(Data for processing)
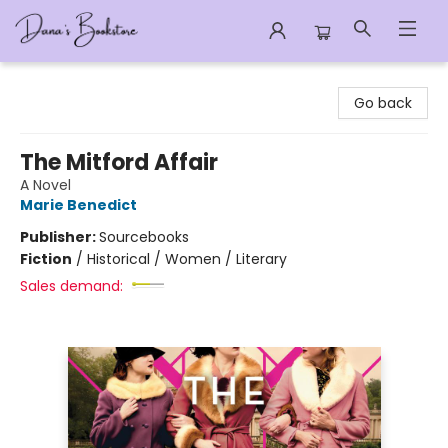
Dana's Bookstore
Go back
The Mitford Affair
A Novel
Marie Benedict
Publisher:
Sourcebooks
Fiction
/
Historical / Women / Literary
Sales demand:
(End Data for processing)
* What to produce
Locate "Sourcebooks" in the data above. Then repeat, exactly, its line and each line after it through the last, adding nothing.

* Problem solution
Sourcebooks
Fiction
/
Historical / Women / Literary
Sales demand:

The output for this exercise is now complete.